A predictive model for reach morphology classification in mountain streams using multilayer perceptron methods

This study uses multilayer perceptron (MP) methods to develop classification models for predicting cascade, step-pool, plane bed, and pool-riffle type reach morphologies in mountain streams. Several models were developed with MP and classical linear regression methods on the basis of the following input variables: channel slope (S), sediment size (d₈₄), bankfull depth (h), and bankfull width (w). Data for model calibration and testing were compiled from previous studies in mountain environments.
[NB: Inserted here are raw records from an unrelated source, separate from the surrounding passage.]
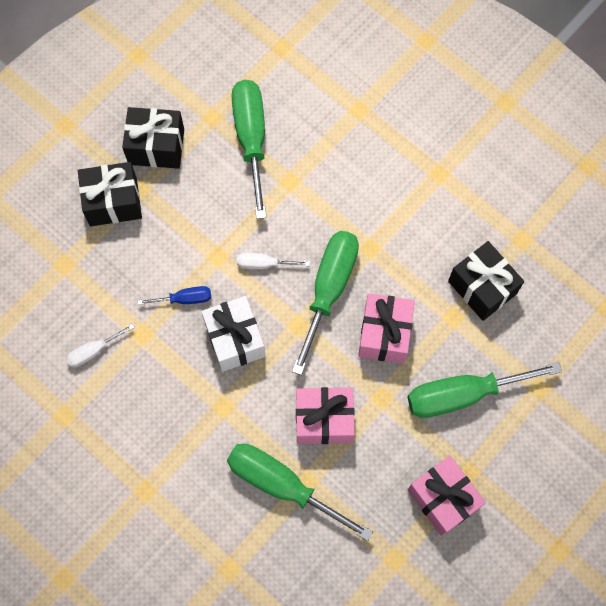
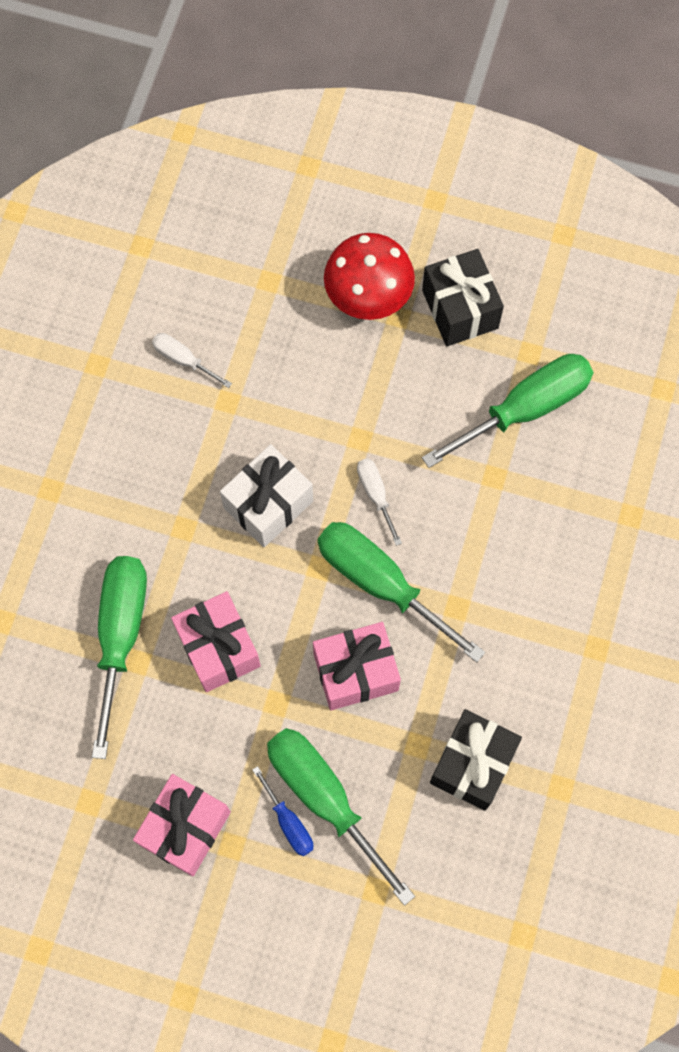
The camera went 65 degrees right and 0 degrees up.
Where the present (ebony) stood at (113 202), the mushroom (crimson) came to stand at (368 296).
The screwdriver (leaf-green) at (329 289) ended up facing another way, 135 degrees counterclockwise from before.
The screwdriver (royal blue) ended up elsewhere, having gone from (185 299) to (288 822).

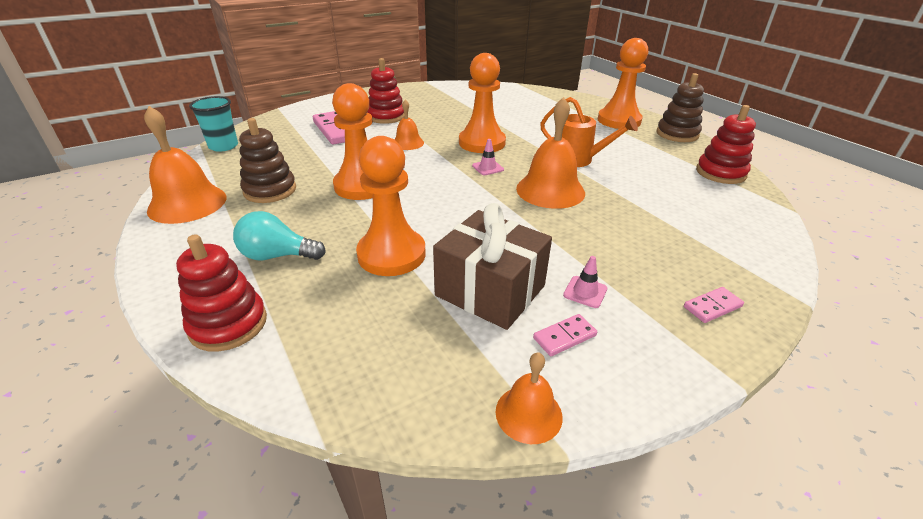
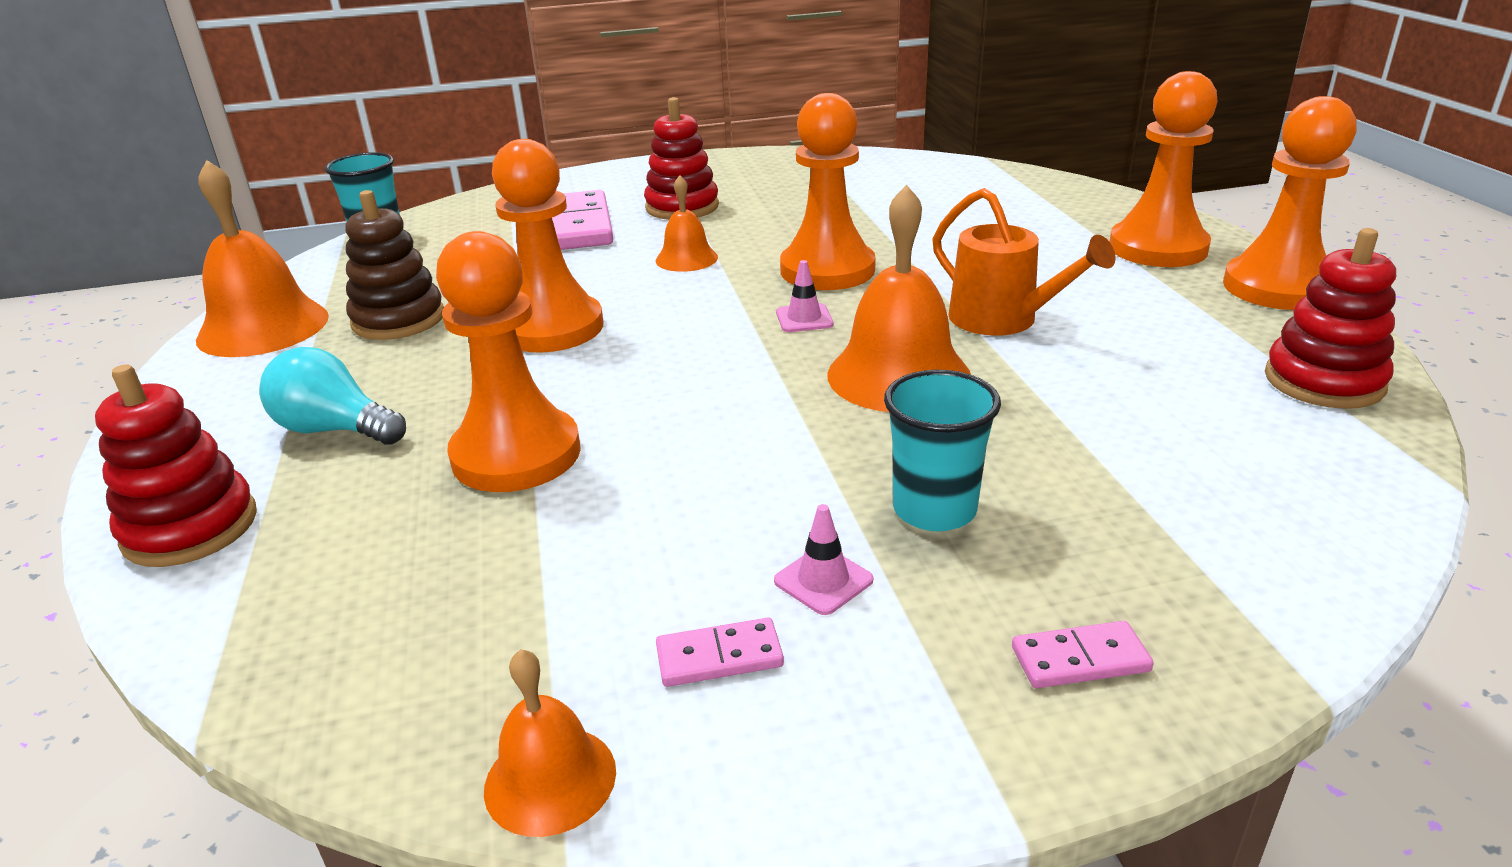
The camera went 20 degrees right and 5 degrees down.
Where the stacking toy (russet) stood at (677 134), the chess pawn (orange-coloured) came to stand at (1278 287).
The second view lost the present (russet) at (490 290).
The second view gained the tumbler (teal) at (934 510).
The data were divided into separate calibration (training) and testing (prediction) sets for both the MP and classical linear regression methods; model performance was based on the percentage of accurately predicted reach morphologies using the testing portion of the data. The results indicate that (1) the MP models outperformed the linear regression models for reach morphology classification; (2) relative submergence (h/d₈₄) was useful for classifying step-pool and pool-riffle reaches but performed poorly in discriminating cascade and plane bed type reaches; (3) inclusion of channel slope in models was important for classifying cascade type reaches; and (4) plane bed reaches were the most difficult to classify and delineate from pool-riffle reaches. The two best performing MP models included the input variables (S, h/d₈₄) and (S, h/d₈₄, w). The overall predictive accuracy for classification of reach type for the two models was 81% and 83%, respectively, with predictive accuracies by reach type as follows: cascade, 100%; step-pool, 81%; plane bed, 67%; pool-riffle, 88% (first model) and cascade, 100%; step-pool, 87%; plane bed, 70%; pool-riffle, 90% (second model).